For a time, his maverick approach produced an impressive winning streak. Soon after he took over as CEO, he briefly amped up Genentech's research spending to 50% of the company's sales—more than twice what most drug companies spend on R&D. The resulting stream of hit drugs pushed Genentech's sales up from $1 billion to $9 billion since 1999, and the company swung from a $1 billion loss that year to profits of $2 billion in 2006. Genentech's market cap soared past $75 billion, surpassing the valuations of Amgen (AMGN), Bristol-Myers Squibb (BMY), and Schering-Plough (SGP).

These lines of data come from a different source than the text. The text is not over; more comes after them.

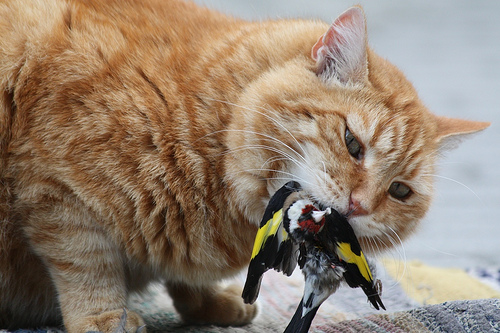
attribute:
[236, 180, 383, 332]
bird — black, yellow, dead, striped, small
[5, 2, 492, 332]
cat — orange, white, standing, fat, striped, tabby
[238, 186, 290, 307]
wing — black, yellow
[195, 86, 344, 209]
whiskers — white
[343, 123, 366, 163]
eye — green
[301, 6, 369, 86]
ear — orange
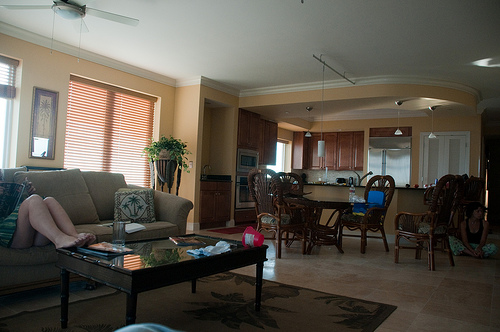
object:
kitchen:
[235, 109, 417, 214]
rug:
[0, 268, 399, 330]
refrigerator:
[366, 137, 411, 188]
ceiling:
[242, 39, 482, 127]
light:
[428, 106, 438, 139]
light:
[393, 100, 402, 135]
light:
[304, 105, 312, 137]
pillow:
[113, 185, 156, 223]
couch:
[0, 170, 194, 298]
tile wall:
[210, 142, 232, 169]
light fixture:
[318, 64, 326, 157]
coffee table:
[54, 232, 268, 328]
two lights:
[392, 99, 436, 139]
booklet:
[169, 236, 206, 245]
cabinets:
[215, 191, 231, 227]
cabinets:
[265, 120, 278, 165]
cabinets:
[353, 130, 364, 171]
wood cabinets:
[308, 133, 324, 170]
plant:
[143, 136, 193, 171]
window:
[65, 78, 156, 189]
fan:
[0, 2, 147, 57]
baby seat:
[350, 189, 386, 217]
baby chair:
[332, 173, 396, 255]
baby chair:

To prove it, Levinson is taking on one of the most treacherous areas of medicine. He's targeting diseases that arise when the immune system becomes deranged, attacking the very tissues and organs it's supposed to protect. These so-called auto­immune diseases include multiple sclerosis, rheumatoid arthritis, lupus, and more than 80 other ailments for which there are few effective or lasting treatments. Together, they afflict some 23.5 million Americans and are so disruptive for victims that they cost the U.S. health-care system $100 billion a year—nearly double the economic burden of cancer.


Levinson himself is still in the thick of scientific decision-making. When newly hired researchers defend their early-stage research in meetings, he often drops in to pepper them with questions. It's rare for pharmaceutical CEOs to get so deeply involved in research that isn't anywhere close to yielding marketable products, Scheller says. Adds Vishva Dixit, vice-president for discovery research, "He'll send us e-mails at 2 a.m. about some journal article, and he'll say: 'Have you read this paper? Look at figure 5, panel E.' He's the CEO, and he's sitting at night, pondering science. That's an awfully powerful message to the rank and file."